La risposta è: se crediamo che la minaccia alla salute di Coronavirus non sia autentica, stiamo vivendo troppo uno stato di disagio sociale; se invece il pericolo è reale restiamo (forse) deprecabilmente impreparati a una calamità che sarebbe diversa da tutte quelle affrontate finora quando un agente da patogeno si trasforma in agente mortale.
Entro quali limiti il rischio epidemico può essere contenuto? Oltre quali limiti il rischio sfocia nel panico diventando un pericolo, flagello, una tragedia? E infine i cittadini possono essere efficacemente difesi e gli Stati sono preparati a fronteggiare l’azione di questi nemici invisibili?
Solitamente preferisco chi fa un dramma di tutto a chi non fa mai un dramma di niente, ma acquisire ansietà sul proprio stato di salute e conseguentemente su quello di cari e conoscenti, provoca un senso di disagio che finisce per generare preoccupazione e, come nel caso dell’epidemia di Coronavirus, anche allarme.

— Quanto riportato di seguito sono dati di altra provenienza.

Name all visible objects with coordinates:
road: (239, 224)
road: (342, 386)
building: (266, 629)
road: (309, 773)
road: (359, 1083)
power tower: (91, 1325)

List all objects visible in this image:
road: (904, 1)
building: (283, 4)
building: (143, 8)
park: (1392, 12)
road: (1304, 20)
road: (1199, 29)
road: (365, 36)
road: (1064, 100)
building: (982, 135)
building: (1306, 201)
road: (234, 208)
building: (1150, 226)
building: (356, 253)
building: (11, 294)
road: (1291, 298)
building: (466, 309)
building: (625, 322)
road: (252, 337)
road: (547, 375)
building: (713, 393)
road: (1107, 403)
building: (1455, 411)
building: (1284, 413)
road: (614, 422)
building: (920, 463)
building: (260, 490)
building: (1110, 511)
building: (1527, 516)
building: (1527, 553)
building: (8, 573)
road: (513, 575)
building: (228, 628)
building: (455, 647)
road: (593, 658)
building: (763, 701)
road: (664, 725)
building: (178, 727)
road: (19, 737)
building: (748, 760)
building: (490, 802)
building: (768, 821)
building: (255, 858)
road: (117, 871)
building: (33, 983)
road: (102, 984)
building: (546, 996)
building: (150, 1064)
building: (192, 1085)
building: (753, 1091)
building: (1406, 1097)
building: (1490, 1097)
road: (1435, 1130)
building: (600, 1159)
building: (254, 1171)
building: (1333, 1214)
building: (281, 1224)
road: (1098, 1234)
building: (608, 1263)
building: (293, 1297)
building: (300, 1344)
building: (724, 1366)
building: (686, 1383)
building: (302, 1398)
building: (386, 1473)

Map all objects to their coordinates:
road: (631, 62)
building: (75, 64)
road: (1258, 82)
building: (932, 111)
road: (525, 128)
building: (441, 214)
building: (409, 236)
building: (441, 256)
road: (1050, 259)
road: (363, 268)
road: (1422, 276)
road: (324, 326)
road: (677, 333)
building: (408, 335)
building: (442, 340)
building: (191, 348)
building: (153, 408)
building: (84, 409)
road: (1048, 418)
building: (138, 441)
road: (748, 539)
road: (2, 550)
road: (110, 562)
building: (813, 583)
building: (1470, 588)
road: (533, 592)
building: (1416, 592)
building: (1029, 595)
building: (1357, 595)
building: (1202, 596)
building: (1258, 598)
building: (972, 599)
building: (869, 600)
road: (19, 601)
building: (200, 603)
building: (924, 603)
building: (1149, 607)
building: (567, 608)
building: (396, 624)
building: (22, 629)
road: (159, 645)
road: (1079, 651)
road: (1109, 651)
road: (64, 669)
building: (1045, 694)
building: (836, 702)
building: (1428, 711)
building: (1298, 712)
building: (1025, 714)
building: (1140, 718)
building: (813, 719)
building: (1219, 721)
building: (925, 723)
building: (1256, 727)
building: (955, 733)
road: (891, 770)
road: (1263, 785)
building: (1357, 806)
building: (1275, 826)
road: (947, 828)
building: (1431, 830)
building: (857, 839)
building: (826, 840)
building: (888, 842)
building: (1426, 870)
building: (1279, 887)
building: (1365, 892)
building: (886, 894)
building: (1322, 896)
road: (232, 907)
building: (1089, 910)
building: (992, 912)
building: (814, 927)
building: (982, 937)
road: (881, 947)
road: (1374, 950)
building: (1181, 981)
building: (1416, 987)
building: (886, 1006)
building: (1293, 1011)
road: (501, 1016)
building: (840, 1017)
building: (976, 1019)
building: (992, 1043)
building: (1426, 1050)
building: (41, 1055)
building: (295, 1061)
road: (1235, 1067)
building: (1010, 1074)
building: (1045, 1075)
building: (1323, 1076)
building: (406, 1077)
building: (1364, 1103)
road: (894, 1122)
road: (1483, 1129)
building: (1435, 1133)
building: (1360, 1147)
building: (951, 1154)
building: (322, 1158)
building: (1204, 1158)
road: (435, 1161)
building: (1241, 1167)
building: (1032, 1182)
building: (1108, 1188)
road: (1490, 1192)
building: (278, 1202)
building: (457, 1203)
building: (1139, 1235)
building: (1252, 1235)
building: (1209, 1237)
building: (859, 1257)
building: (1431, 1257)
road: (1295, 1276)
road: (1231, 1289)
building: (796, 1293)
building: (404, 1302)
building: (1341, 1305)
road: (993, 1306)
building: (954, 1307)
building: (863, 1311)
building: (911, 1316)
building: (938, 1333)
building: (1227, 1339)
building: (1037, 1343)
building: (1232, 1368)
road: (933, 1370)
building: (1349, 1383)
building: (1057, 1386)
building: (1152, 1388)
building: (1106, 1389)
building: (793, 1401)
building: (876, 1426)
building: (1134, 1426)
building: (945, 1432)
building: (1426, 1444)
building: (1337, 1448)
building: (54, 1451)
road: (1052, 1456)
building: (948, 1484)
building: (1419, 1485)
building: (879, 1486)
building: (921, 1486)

Nessuno è infallibile ma il ruolo dei consulenti scientifici va separato da quello dei decisori politici, i primi infatti avrebbero il compito di fornire informazioni obiettive sui rischi per la salute ma nel caso del Coronavirus hanno finito (complici i media) col “marciare” in ordine sparso divulgando ottimismo o pessimismo, ciò a scapito dei secondi che devono controbilanciare benefici delle misure precauzionali e relativo costo, un maldestro intreccio fra queste due anime che inizialmente non ha aiutato a capire la reale pericolosità dell’epidemia.
Sarebbe stato fondamentale fin da subito che invece ci fosse stata sintonia di pareri soprattutto da parte degli scienziati, che si fossero cioè presentati “coesi” nel suggerire i modi di mitigare e valutare i rischi per la salute dei cittadini; la politica ha fortunatamente dato ascolto (a prescindere) a questa “rete” di informazioni scientifiche che salva vite umane, adottando adeguate misure di prevenzione e azioni sanitarie mirate a sostegno della gente colpita dell’epidemia.
Non sappiamo quanto si diffonderà il Coronavirus. Né quanto durerà l’emergenza. Né quanto sarà severo l’effetto sulla nostra vita di tutti i giorni e di quanto possa essa ancora peggiorare. Ma una cosa di sicuro la sappiamo: che non farà deragliare le nostre comunità, un colpo di freno oggi, un’accelerazione domani; perché le epidemie, tutte, sono un tragico fenomeno dove la gente muore, ma che lo si voglia o no risvegliano paure ancestrali che scatenano sempre reazioni che escludono l’emotività e procedono razionalmente nella giustezza.